While the Denver Post praised Scott Tipton as a state lawmaker who "is knowledgeable about the issues, and touts his private sector experience," the Post endorsed Salazar for re-election, citing his "ability to work with people from differing political views to seek solutions that work for the district."

Polling

Results

District 4

Campaign
Freshman Democratic Congresswoman Betsy Markey was initially elected to Congress in 2008 by defeating incumbent Republican Congresswoman Marilyn Musgrave. Seeking a second term in this traditionally conservative district that encompasses the Eastern Plains and most of the Front Range, Congresswoman Markey was challenged by State Representative Cory Gardner, the Republican nominee, as well as Constitution Party candidate Doug Aden and independent candidate Ken Waskiewicz.

Information shown —
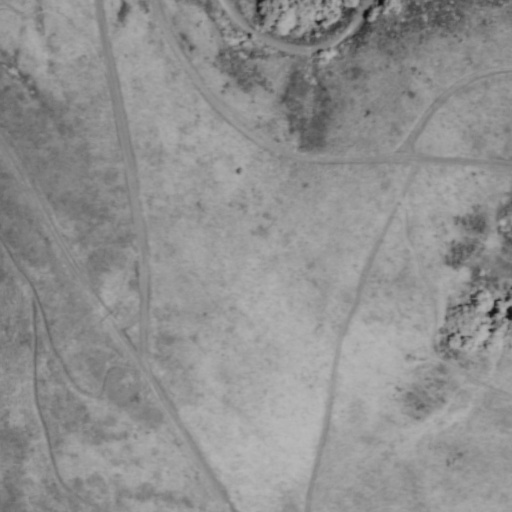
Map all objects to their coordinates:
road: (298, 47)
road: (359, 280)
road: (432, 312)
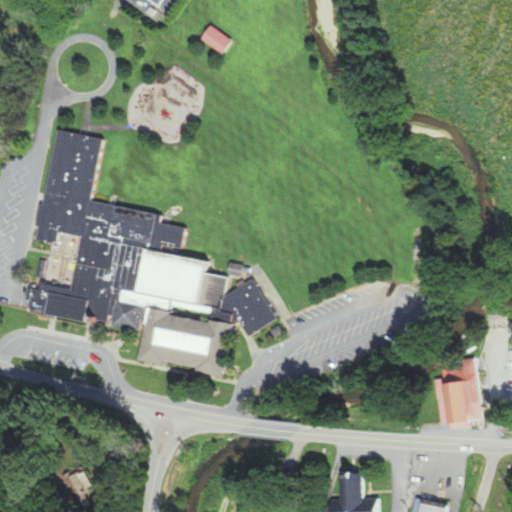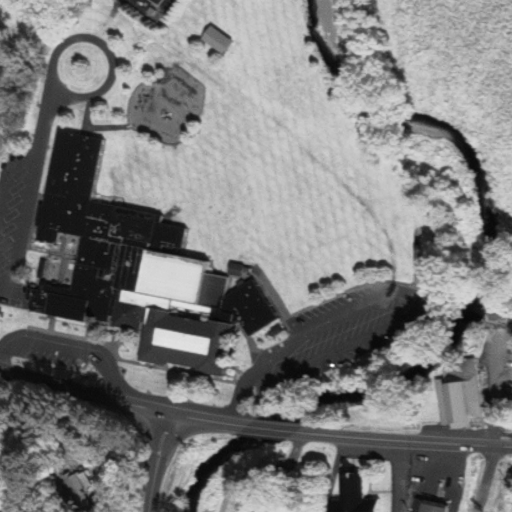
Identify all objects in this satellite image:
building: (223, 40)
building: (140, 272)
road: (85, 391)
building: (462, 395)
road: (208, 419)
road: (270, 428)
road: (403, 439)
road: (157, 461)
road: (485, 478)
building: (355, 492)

==

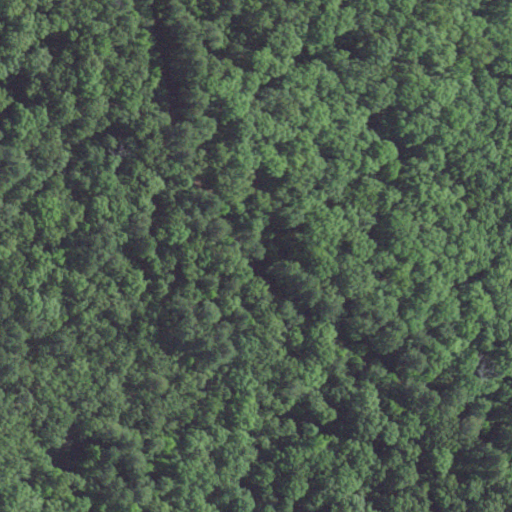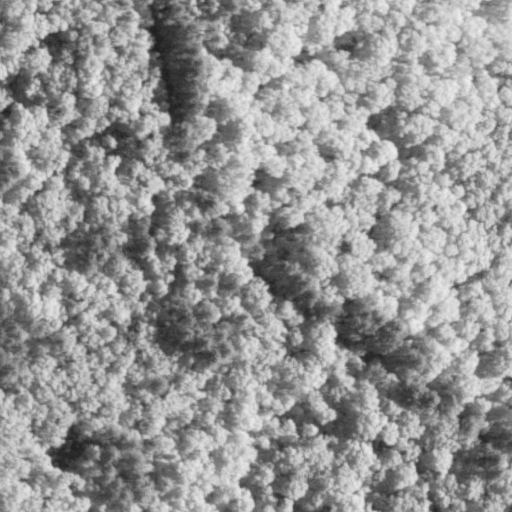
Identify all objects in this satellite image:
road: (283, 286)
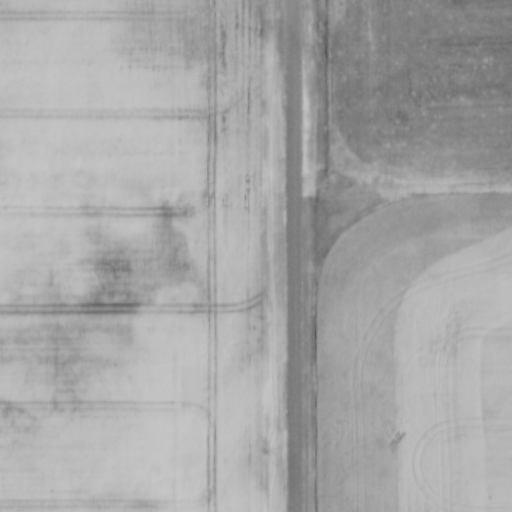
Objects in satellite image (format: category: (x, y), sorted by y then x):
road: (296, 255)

What you need to do —
a. Reproduce the portion of the election text between "While the Denver" and "candidate Ken Waskiewicz.", inclusive.
b. Write out, from the records, the lines between the line holding "Objects in satellite" and the line holding "road: (296, 255)", inclusive.
The text and the records are independent of each other and should be treated as separate material.

Task solutions —
a.
While the Denver Post praised Scott Tipton as a state lawmaker who "is knowledgeable about the issues, and touts his private sector experience," the Post endorsed Salazar for re-election, citing his "ability to work with people from differing political views to seek solutions that work for the district."

Polling

Results

District 4

Campaign
Freshman Democratic Congresswoman Betsy Markey was initially elected to Congress in 2008 by defeating incumbent Republican Congresswoman Marilyn Musgrave. Seeking a second term in this traditionally conservative district that encompasses the Eastern Plains and most of the Front Range, Congresswoman Markey was challenged by State Representative Cory Gardner, the Republican nominee, as well as Constitution Party candidate Doug Aden and independent candidate Ken Waskiewicz.

b.
Objects in satellite image (format: category: (x, y), sorted by y then x):
road: (296, 255)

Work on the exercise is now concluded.